Son mouvement, explicitement nationaliste et extrémiste,  prône la « préférence bouddhiste » et exhorte les bouddhistes à ne fréquenter que des commerces bouddhistes. « Achetez 969, achetez bouddhiste », tel est le mot d’ordre.  Les moines nationalistes les plus virulents incitent même leurs disciples à boycotter les commerces qui n’affichent pas l’emblème « 969 » sur leurs vitrines. 


« Les bouddhistes doivent rester avec les bouddhistes. Les musulmans se reproduisent si vite, ils volent nos femmes et les violent. Ils aimeraient occuper notre pays mais je ne les laisserai pas. Une fois que ces démons musulmans auront le contrôle, ils ne nous laisseront pas pratiquer notre religion. Nous devons être prudents. Ces musulmans nous haïssent vraiment » affirme Ashin Wirathu  dans différentes interviews.


Monté en puissance sous la junte qui promouvait le mouvement bouddhiste, certains observateurs soupçonnent une faction « dure » des vieux caciques de la junte de contrôler le « 969 », cherchant à susciter des troubles pour affaiblir le pouvoir actuel et empêcher une victoire totale d’Aung San Suu Kyi en 2015. 


Les 500.000 moines bouddhistes sont devenus un enjeu électoral important et les autocollants de soutien fleurissent sur les boutiques des cités birmanes.  
 

Selon Reuters « Le mouvement 969 bénéficie de soutiens de hauts responsables du gouvernement, de l'établissement, des moines et même de certains membres de la Ligue de l'opposition nationale pour la démocratie (LND), le parti politique du Nobel de la paix Aung San Suu Kyi ».


L'autocollant des membres du "969"
L'autocollant des membres du "969"

Etre birman, c'est être bouddhiste

Le Ministre des affaires religieuses, un portefeuille très sensible, fait parti de ses fidèles soutiens : «Les sermons de Wirathu appellent à l’amour et à la compréhension entre les religions. Il n’incite pas à la violence religieuse » croît savoir Sint Sann, ancien général de l’armée birmane, qui ne voit aucun mal au boycott des boutiques musulmanes :  «Nous sommes dans une économie de marché, les gens consomment ce qu’ils veulent. Il n’est pas possible d’empêcher cela ».

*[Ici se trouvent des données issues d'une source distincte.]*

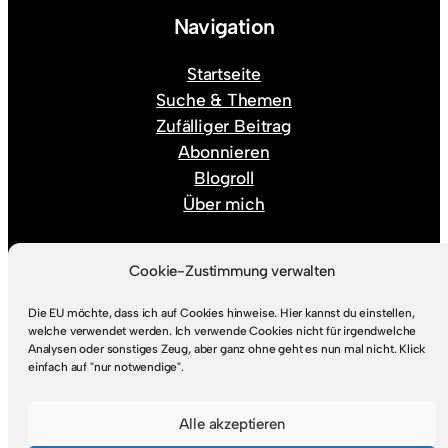
Navigation
Startseite
Suche & Themen
Zufälliger Beitrag
Abonnieren
Blogroll
Über mich
Rechtlicher Kram
Cookie-Zustimmung verwalten
Die EU möchte, dass ich auf Cookies hinweise. Hier kannst du einstellen,
Impressum
welche verwendet werden. Ich verwende Cookies nicht für irgendwelche
Datenschutz
Analysen oder sonstiges Zeug, aber ganz ohne geht es nun mal nicht. Klick
einfach auf "nur notwendige".
Alle akzeptieren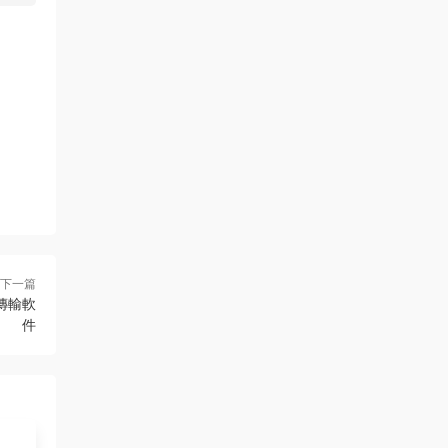
下一篇
數據傳輸軟
件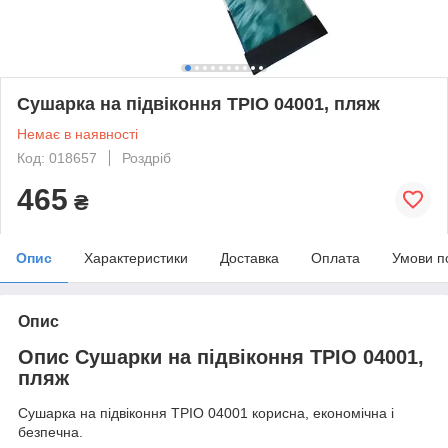
Сушарка на підвіконня ТРІО 04001, пляж
Немає в наявності
Код: 018657
Роздріб
465
₴
Опис
Характеристики
Доставка
Оплата
Умови п
Опис
Опис Сушарки на підвіконня ТРІО 04001,
пляж
Сушарка на підвіконня ТРІО 04001 корисна, економічна і
безпечна.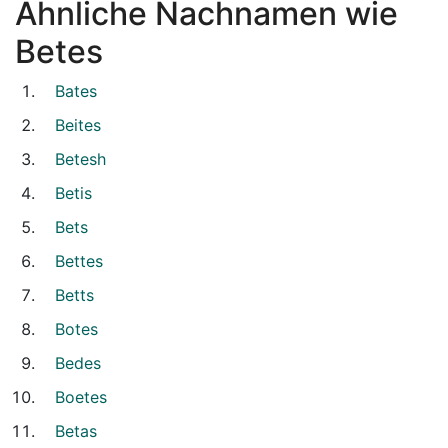
Ähnliche Nachnamen wie
Betes
Bates
Beites
Betesh
Betis
Bets
Bettes
Betts
Botes
Bedes
Boetes
Betas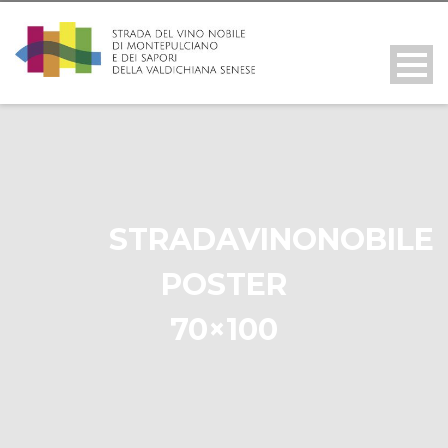
STRADAVINONOBILE
POSTER
70×100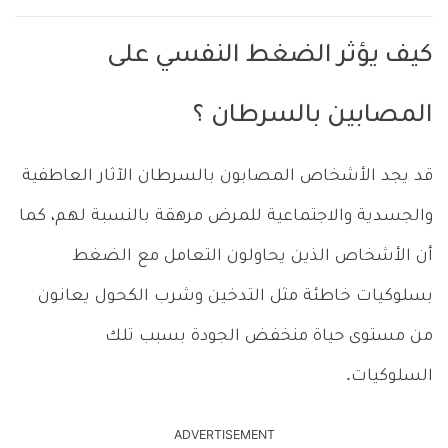
كيف يؤثر الضغط النفسي على
المصابين بالسرطان ؟
قد يجد الأشخاص المصابون بالسرطان الآثار العاطفية
والجسدية والاجتماعية للمرض مرهقة بالنسبة لهم، كما
أن الأشخاص الذين يحاولون التعامل مع الضغط
بسلوكيات خاطئة مثل التدخين وشرب الكحول يعانون
من مستوى حياة منخفض الجودة بسبب تلك
السلوكيات.
ADVERTISEMENT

Même le président birman, actuellement en France, développe une vision angélique de « 969 » : « ils sont un symbole de paix et Wirathu est un fils de Bouddha ». 

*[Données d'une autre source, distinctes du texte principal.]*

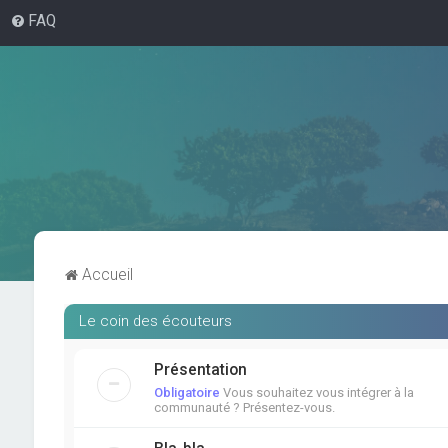
FAQ
Accueil
Le coin des écouteurs
Présentation
Obligatoire
Vous souhaitez vous intégrer à la
communauté ? Présentez-vous.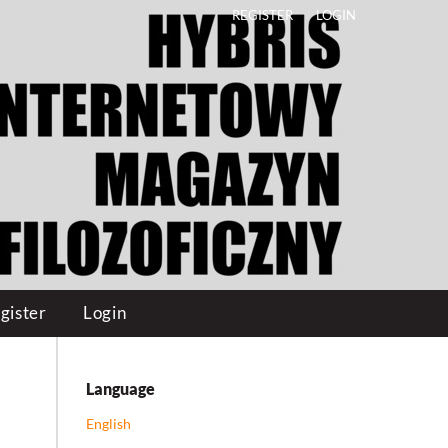
REGISTER
LOGIN
gister
Login
Language
English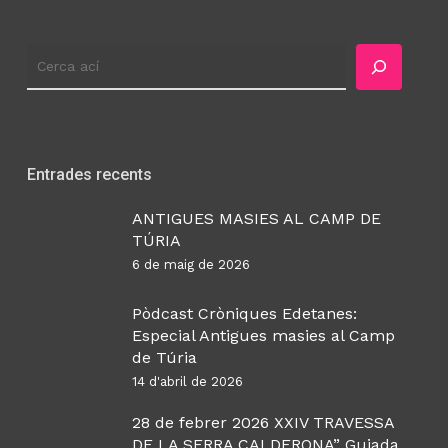
Cercador
Entrades recents
ANTIGUES MASIES AL CAMP DE
TÚRIA
6 de maig de 2026
Pòdcast Cròniques Edetanes:
Especial Antigues masies al Camp
de Túria
14 d'abril de 2026
28 de febrer 2026 XXIV TRAVESSA
DE LA SERRA CALDERONA” Guiada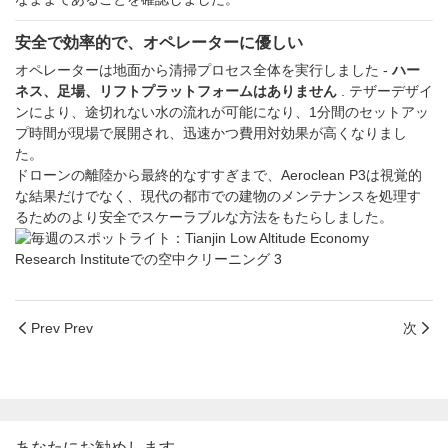
安全で効率的で、オペレーターに優しい
オペレーターは地面から清掃プロセス全体を実行しました -
ハー
ネス、足場、リフトプラットフォームはありません
. テザーデザイ
ンにより、途切れない水の流れが可能になり、1分間のセットアッ
プ時間が現場で展開され、迅速かつ費用対効果が高くなりまし
た。
ドローンの離陸から最終的なすすぎまで、Aeroclean P3は視覚的
な結果だけでなく、現代の都市での建物のメンテナンスを処理す
るためのより安全でスケーラブルな方法をもたらしました。
Prev Prev
次
あなたにお勧めします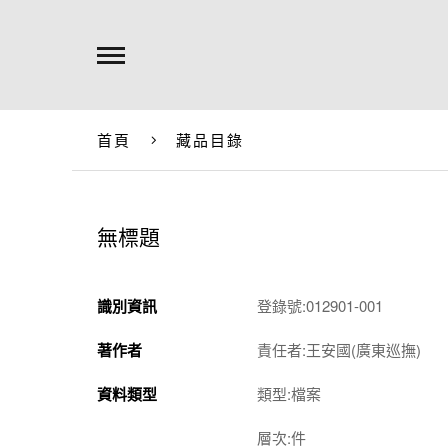
首頁
藏品目錄
無標題
識別資訊
登錄號:012901-001
著作者
責任者:王安國(廣東巡撫)
資料類型
類型:檔案
層次:件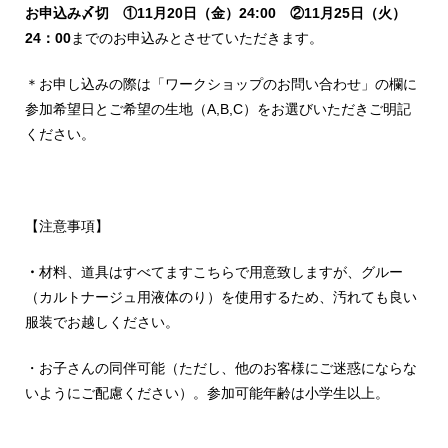
お申込み〆切 ①11
月20日（金）24:00 ②11月25日（火）
24：00
までのお申込みとさせていただきます。
＊お申し込みの際は「ワークショップのお問い合わせ」の欄に
参加希望日とご希望の生地（A,B,C）をお選びいただきご明記
ください。
【注意事項】
・
材料、道具はすべてますこちらで用意致しますが、グルー
（カルトナージュ用液体のり）を使用するため、汚れても良い
服装でお越しください。
・お子さんの同伴可能（ただし、他のお客様にご迷惑にならな
いようにご配慮ください）。参加可能年齢は小学生以上。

Officiellement la Birmanie n’a pas de religion d’état mais le bouddhisme est pratiqué par 90% de la population. 


« Ethnie la plus persécutée au monde » selon l’ONU et  considérés comme des bangladais par les bouddhistes, les rohingyas ne sont pas reconnus comme une minorité ethnique en Birmanie. La Birmanie a développé une conception raciale de la nation : « être birman, c’est appartenir à une communauté quasi endogamique fondée sur une pureté raciale, ainsi que sur une morale bouddhiste» analysait en 2012 Renaud Egreteau, chercheur à l'Université de Hong-Kong et auteur d'une Histoire de la Birmanie. 


La Birmanie tente maladroitement d’apaiser les tensions internes. Le 11 juillet, 25 bouddhistes  ont été condamnés à des peines allant jusqu’à 15 ans de prison pour assassinats et violences sectaires dans le cadre d’une attaque collective contre un pensionnat islamique causant la mort de 36 personnes. Des peines moins importantes que celles administrées aux musulmans qui  participaient aux mêmes émeutes.